[[ DATASET RECORDS, beginning ]]

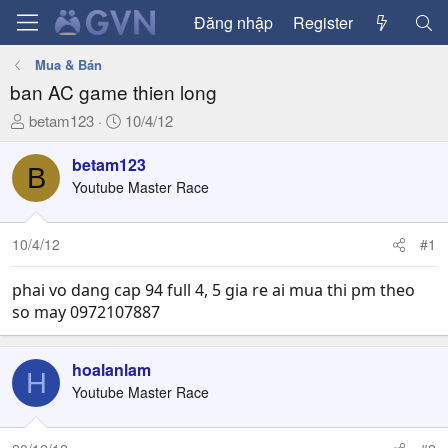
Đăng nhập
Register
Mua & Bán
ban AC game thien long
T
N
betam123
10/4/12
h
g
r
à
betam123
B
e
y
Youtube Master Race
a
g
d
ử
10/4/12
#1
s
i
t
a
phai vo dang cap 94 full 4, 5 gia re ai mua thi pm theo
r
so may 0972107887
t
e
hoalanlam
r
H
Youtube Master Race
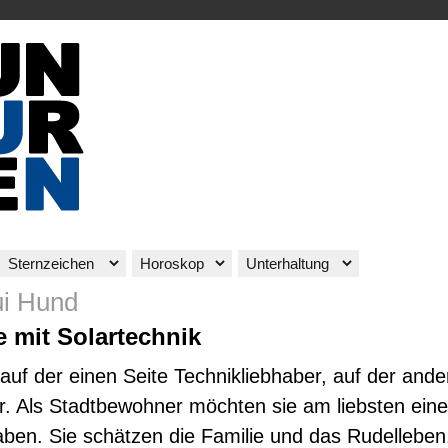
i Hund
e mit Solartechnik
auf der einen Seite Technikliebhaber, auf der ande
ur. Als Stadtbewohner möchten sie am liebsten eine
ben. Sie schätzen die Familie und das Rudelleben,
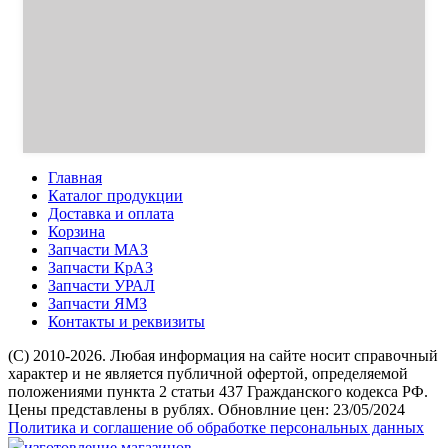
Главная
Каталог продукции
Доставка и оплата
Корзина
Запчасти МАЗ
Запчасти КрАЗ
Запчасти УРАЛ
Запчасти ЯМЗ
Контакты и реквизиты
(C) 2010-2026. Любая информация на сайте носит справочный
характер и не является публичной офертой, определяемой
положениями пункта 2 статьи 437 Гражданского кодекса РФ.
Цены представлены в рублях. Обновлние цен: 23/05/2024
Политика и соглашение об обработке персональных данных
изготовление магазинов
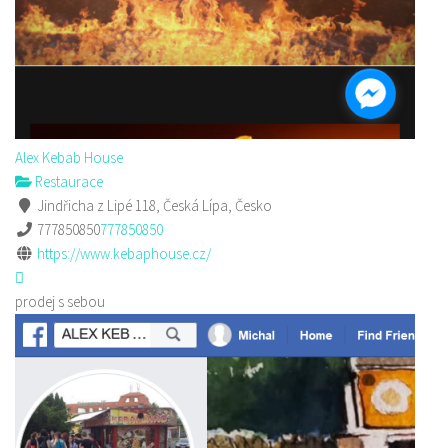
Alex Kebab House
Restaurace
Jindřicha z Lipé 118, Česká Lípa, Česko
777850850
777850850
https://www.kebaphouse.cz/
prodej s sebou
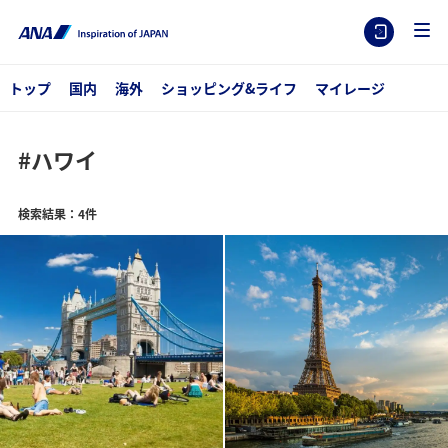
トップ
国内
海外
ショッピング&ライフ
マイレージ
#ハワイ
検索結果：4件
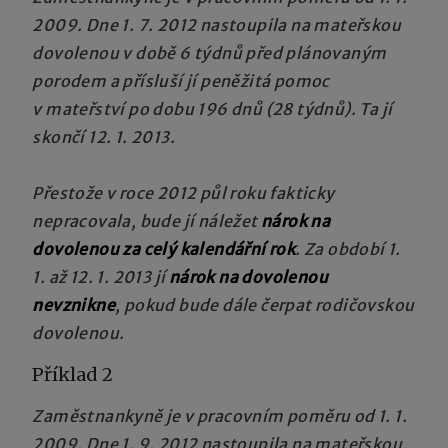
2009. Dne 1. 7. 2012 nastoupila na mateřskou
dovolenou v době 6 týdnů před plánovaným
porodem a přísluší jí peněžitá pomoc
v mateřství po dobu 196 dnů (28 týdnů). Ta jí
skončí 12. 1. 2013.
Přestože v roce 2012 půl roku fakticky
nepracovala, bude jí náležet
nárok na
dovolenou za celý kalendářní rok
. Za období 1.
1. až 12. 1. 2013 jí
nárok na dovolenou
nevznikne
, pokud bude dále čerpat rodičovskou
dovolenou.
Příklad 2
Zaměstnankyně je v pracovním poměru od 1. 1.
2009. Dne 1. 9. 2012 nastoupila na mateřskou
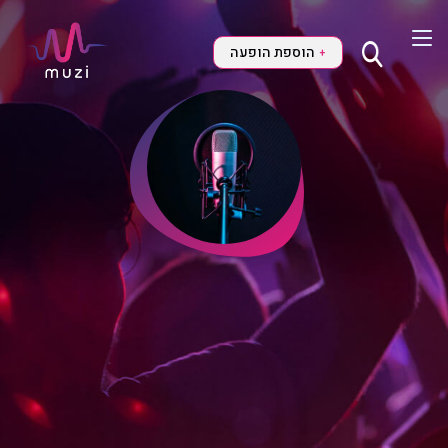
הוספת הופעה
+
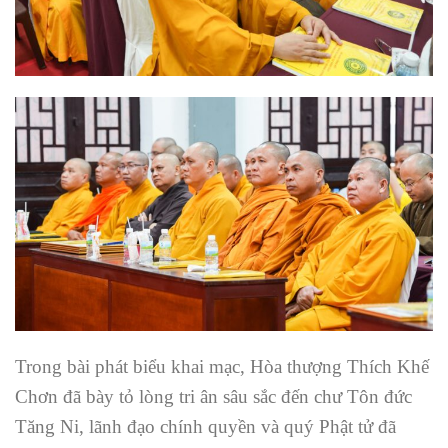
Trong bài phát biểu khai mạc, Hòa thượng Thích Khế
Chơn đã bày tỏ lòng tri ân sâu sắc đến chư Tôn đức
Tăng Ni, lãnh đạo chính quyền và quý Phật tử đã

[[ DATASET RECORDS, end ]]
[[ DATASET RECORDS, beginning ]]

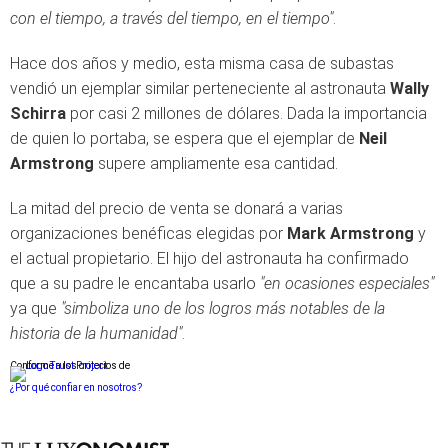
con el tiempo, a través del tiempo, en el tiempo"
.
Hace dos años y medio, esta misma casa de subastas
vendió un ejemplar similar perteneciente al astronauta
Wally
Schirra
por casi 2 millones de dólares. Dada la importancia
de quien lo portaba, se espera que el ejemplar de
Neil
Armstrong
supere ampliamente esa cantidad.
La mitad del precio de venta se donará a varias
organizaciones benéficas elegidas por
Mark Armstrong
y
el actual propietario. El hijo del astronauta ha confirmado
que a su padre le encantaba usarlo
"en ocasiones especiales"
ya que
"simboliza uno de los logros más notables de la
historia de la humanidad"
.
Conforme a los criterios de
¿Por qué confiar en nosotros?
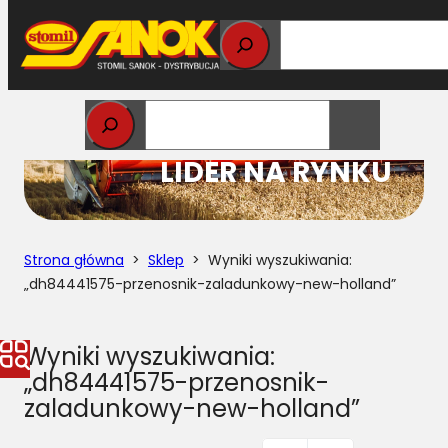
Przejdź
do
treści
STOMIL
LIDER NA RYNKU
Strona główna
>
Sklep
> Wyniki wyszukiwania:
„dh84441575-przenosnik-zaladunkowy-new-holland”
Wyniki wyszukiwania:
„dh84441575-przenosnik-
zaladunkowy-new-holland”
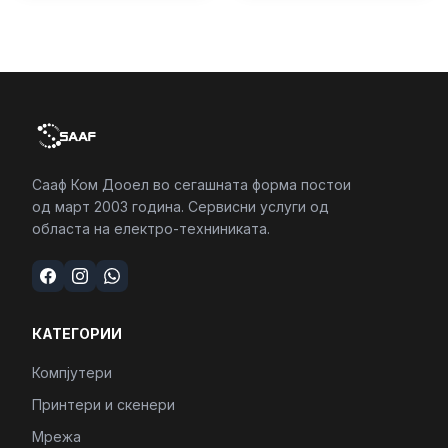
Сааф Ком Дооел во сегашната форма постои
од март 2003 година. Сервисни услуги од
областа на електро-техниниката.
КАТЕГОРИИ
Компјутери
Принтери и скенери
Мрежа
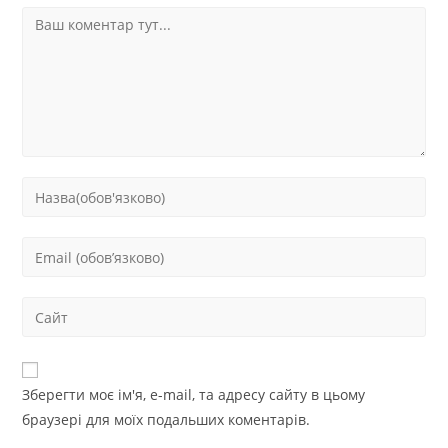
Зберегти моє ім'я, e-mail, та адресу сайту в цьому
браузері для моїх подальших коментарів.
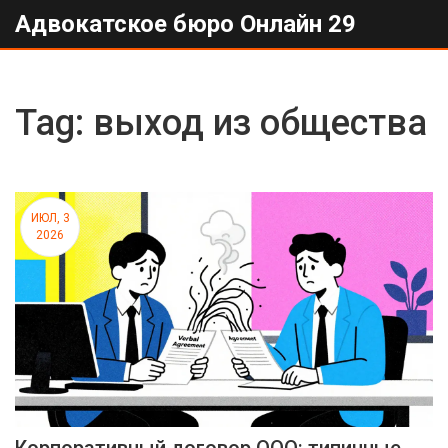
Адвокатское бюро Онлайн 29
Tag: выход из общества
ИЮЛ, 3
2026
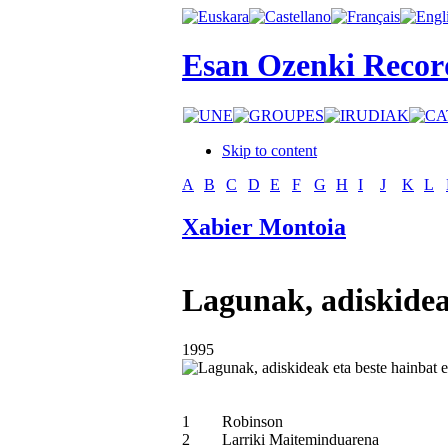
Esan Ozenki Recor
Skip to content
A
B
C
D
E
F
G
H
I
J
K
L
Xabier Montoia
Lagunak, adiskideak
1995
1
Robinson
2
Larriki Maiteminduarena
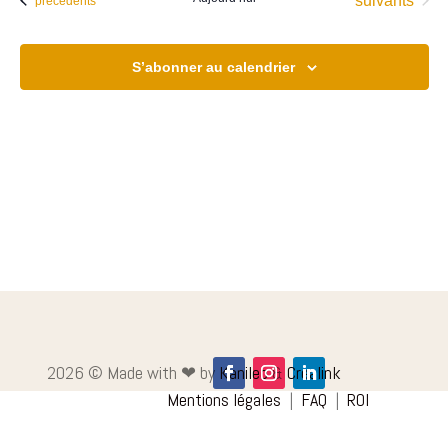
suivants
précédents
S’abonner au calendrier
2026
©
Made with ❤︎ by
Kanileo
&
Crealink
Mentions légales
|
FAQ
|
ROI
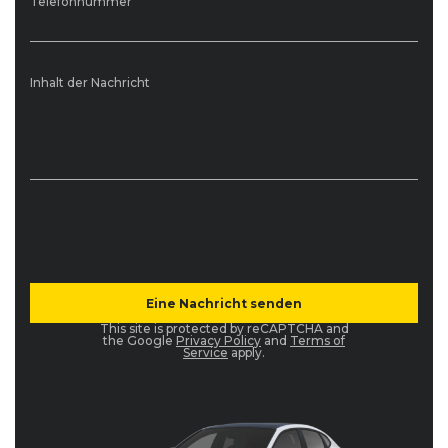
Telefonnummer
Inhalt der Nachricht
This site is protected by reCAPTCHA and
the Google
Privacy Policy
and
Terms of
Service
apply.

[[ DATASET RECORDS, end ]]
[[ DATASET RECORDS, beginning ]]

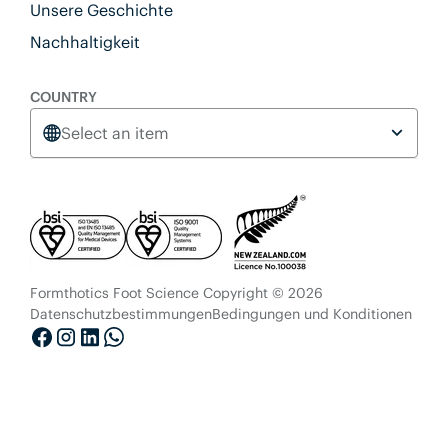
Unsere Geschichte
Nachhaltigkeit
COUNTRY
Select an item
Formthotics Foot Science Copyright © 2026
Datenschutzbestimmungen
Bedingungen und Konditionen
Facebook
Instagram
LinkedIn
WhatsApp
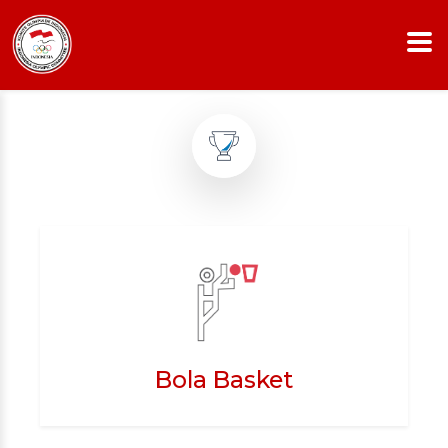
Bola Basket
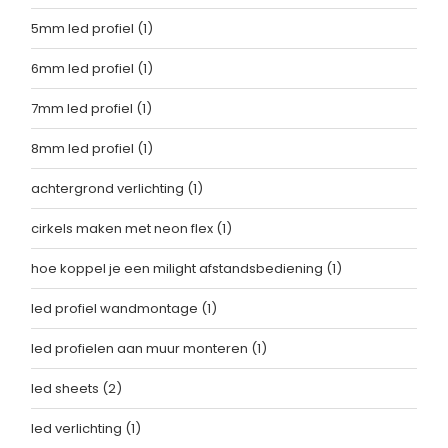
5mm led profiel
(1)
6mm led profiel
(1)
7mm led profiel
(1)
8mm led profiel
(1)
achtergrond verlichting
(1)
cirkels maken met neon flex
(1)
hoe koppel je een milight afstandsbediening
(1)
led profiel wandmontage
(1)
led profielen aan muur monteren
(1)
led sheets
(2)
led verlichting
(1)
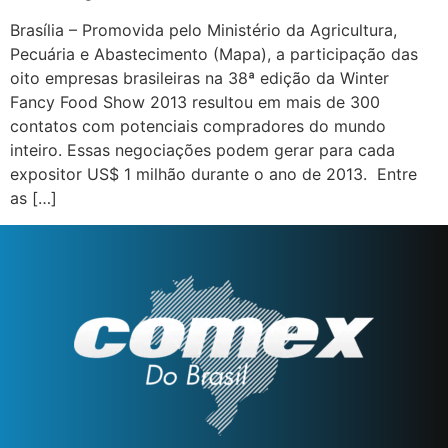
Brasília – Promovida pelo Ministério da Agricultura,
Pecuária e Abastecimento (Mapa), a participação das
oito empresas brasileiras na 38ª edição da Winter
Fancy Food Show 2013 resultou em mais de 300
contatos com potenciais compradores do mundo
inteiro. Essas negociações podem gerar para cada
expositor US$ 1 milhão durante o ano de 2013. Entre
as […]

[[ DATASET RECORDS, end ]]

■ **JOB ITEM**
When you reach the line that has "Цены представлены в" in the data above, start repeating lines exactly, and stop after the line that has "Přestože v roce 2012 půl roku fakticky"; pictures stay out.

■ **EXERCISE ANSWER**
Цены представлены в рублях. Обновлние цен: 23/05/2024
Политика и соглашение об обработке персональных данных
изготовление магазинов
Alex Kebab House
Restaurace
Jindřicha z Lipé 118, Česká Lípa, Česko
777850850
777850850
https://www.kebaphouse.cz/
prodej s sebou
トップ
国内
海外
ショッピング&ライフ
マイレージ
#ハワイ
検索結果：4件
2009. Dne 1. 7. 2012 nastoupila na mateřskou
dovolenou v době 6 týdnů před plánovaným
porodem a přísluší jí peněžitá pomoc
v mateřství po dobu 196 dnů (28 týdnů). Ta jí
skončí 12. 1. 2013.
Přestože v roce 2012 půl roku fakticky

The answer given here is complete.